Ramos Horta pushes for tax-free East Timor

No sooner do I post about Indonesia than I see a story about East Timor. Background:

East timor

The Democratic Republic of Timor-Leste. They’re having elections again, parliamentary this time, not Presidential. Last year Jose Ramos-Horta, former Foreign Minister-then-Prime Minister, won (resoundingly) that one, succeeding clear hero of independence Xanana Gusmao who is now running for Prime Minister in these parliamentary elections. To be fair they only won independence in 2002, suffered rampaging militant loyalists and UN intervention – a poor enough start for the first new nation of the century.

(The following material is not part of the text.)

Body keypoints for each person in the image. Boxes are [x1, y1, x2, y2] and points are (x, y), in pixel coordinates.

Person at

On to the story. With a PPP-adjusted GDP of USD800 per capita they’re among the poorer end of the nations of the world – according to the CIA factbook (2005). According to the IMF, GDP is USD1700, from 2004 estimates. Given that East Timor is pretty drought-prone, I wouldn’t be surprised.

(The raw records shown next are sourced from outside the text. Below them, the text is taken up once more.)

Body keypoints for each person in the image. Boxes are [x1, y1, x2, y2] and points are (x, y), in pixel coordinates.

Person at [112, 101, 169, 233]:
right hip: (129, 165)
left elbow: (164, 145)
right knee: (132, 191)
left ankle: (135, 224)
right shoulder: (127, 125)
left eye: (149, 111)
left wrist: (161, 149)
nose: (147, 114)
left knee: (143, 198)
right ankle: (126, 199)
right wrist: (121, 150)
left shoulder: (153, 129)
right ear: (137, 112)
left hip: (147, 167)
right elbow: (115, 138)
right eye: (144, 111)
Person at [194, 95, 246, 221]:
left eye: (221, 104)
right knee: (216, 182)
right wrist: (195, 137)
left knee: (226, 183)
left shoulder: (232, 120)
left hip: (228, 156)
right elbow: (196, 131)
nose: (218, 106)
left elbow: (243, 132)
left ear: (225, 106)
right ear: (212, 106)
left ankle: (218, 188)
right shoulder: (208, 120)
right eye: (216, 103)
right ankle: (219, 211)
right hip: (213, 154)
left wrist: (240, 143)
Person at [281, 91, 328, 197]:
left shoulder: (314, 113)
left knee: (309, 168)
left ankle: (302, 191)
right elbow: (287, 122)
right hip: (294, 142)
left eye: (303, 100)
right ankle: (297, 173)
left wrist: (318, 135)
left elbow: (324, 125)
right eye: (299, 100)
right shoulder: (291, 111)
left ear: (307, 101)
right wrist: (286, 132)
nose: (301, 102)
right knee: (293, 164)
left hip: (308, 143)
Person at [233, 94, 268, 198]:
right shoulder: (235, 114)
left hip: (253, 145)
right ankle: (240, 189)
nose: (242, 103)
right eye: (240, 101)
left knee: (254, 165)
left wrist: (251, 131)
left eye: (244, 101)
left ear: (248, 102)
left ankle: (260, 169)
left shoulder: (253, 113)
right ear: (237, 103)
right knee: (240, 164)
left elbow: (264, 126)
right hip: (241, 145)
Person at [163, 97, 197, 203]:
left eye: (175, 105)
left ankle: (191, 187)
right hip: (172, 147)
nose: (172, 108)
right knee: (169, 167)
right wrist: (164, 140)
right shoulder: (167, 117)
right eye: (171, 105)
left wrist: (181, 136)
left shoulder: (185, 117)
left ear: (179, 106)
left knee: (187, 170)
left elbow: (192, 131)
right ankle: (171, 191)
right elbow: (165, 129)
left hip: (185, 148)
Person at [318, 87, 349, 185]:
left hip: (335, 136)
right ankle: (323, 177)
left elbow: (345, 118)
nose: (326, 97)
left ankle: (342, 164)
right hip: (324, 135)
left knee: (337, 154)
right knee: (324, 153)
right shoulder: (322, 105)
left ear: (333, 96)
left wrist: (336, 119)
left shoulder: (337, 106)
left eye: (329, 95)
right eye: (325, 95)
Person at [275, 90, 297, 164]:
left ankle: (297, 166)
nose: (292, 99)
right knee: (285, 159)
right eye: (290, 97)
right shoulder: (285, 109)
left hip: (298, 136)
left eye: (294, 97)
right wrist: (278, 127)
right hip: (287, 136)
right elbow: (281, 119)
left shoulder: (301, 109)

So Ramos-Horta has said he wants to follow Hong Kong’s model of very low, very simple taxation. No estate taxes, stamp duties (such as they are) are due to be removed, earned-income taxation is simple and with very low marginal rates, as are corporate taxes on earned-income. Those two are just about it, and they’ve proved remarkably good at bringing prosperity to Hong Kong (being rented out by England and made a trade/finance hub helped, too…).

It’s pretty interesting. The differences between the two are substantial:

  • Hong Kong has few natural resources. East Timor has the Greater Sunrise gas field, worth around USD30bn. The sharing between East Timor and Australia has proved to be very entertaining (we tried to screw them over, and eventually settled for a very small share of the revenues).
  • Hong Kong is a technocracy; East Timor is a republic. More importantly, a republic that fought like hell for its independence, at the hands of the people (rather than the capitalists, distinguishing it also from the US). This will alter government intervention in markets and social infrastructure, which is minimal in Hong Kong.

So slightly different. Ramos-Horta wants to use the oil and gas reserves – a common treasury – to rebuild after Indonesian loyalists laid waste to what infrastructure they had. By doing this with those revenues, and keeping the tax system very neat and simple, he’s setting East Timor up for the sort of streamlined capitalist economy that Hong Kong has. Which may or may not work as well as it did there. It certainly won’t work out as badly as other nations – say, Nauru or Liechtenstein – but it has to start from scratch, without a British Empire on one side and China on the other, to build there first.

Also, the best coffee comes from East Timor. Buy some if you ever see it.